## [GIVEN TEXT]
It has been two years since the passage of ObamaCare.
Yet not one day goes by in which people complain about the raging heresy of the government dictating to individuals that they must purchase healthcare.
We do not need the government telling us what to do. The government must withdraw from informing individual citizens what they must purchase.
This unconscionable infiltration of state power into the sale and maintenance of health insurance has only caused prices to skyrocket, while pushing health insurance companies to fold altogether.
The government has no business, has no right to be invading our daily lives, intruding upon our liberty to purchase something or do without entirely.
Instead of celebrating the second year of an unacceptable intrusion of government force into our lives, let us rather celebrate the rise of the Tea Party, a dedicated cohort of non-organized partisans who have demanded that the White House stay in Washington and stay out of our individual homes.
Let us also celebrate that the ObamaCare law has been brought before the Supreme Court at last, at the behest of twenty-two rival states, all of which opposes this overt disrespect to state, local, and individual authority.

## [RECORDED DATA]
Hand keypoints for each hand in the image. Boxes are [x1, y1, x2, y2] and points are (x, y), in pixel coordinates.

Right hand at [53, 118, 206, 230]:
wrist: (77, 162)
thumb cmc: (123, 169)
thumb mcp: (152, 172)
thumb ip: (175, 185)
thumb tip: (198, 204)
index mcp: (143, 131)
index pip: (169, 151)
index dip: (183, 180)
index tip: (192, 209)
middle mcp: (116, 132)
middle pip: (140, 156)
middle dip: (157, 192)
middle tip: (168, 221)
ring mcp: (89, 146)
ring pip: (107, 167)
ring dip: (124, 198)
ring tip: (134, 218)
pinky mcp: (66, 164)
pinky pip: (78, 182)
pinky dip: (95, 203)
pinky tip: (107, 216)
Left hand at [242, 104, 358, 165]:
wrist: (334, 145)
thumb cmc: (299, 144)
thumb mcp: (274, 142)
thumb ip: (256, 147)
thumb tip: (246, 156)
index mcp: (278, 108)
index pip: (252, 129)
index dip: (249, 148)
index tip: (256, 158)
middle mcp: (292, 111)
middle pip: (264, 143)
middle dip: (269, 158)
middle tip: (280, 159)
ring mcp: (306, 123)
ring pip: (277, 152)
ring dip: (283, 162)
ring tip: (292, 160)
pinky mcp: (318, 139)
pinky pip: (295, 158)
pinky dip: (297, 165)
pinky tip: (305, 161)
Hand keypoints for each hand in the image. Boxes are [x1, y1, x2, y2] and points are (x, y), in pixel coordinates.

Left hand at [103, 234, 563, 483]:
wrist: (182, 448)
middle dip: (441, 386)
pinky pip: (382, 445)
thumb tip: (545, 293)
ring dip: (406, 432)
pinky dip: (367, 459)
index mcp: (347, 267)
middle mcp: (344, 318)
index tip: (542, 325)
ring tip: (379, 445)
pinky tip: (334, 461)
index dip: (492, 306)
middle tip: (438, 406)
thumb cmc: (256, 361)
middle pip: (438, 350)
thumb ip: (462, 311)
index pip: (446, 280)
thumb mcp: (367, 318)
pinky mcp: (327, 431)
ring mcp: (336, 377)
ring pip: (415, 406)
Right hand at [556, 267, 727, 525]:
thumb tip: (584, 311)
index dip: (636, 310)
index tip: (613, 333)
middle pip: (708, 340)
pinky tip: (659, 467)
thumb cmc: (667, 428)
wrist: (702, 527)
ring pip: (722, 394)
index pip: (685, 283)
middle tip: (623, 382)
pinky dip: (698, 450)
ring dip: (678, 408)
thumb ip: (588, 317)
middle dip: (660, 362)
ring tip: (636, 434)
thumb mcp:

## [REQUIRED WORK]
1. Transcribe the part of the ObamaCare text that begins with the words containing "We do not need" and ends with "do without entirely.".
2. Go on with the ObamaCare text from the point where it stops.

## [ANSWERS TO THE PROBLEMS]
1.
We do not need the government telling us what to do. The government must withdraw from informing individual citizens what they must purchase.
This unconscionable infiltration of state power into the sale and maintenance of health insurance has only caused prices to skyrocket, while pushing health insurance companies to fold altogether.
The government has no business, has no right to be invading our daily lives, intruding upon our liberty to purchase something or do without entirely.

2.
Bureaucrats in the Nation's capital have no right or reason — none whatsoever — to be directing the funding and disbursement of monies in order to insure those who choose to go without health care. There is simply no rational conservative argument to defend a health insurance mandate.
We would all be better off if state-wide restrictions were dropped, if individuals could purchase their policies without having to drop coverage once they changed or lost their jobs, and if we would reward individuals for investing in individual health savings accounts. This is the way to run healthcare, from the individual on up, not top down from the federal government.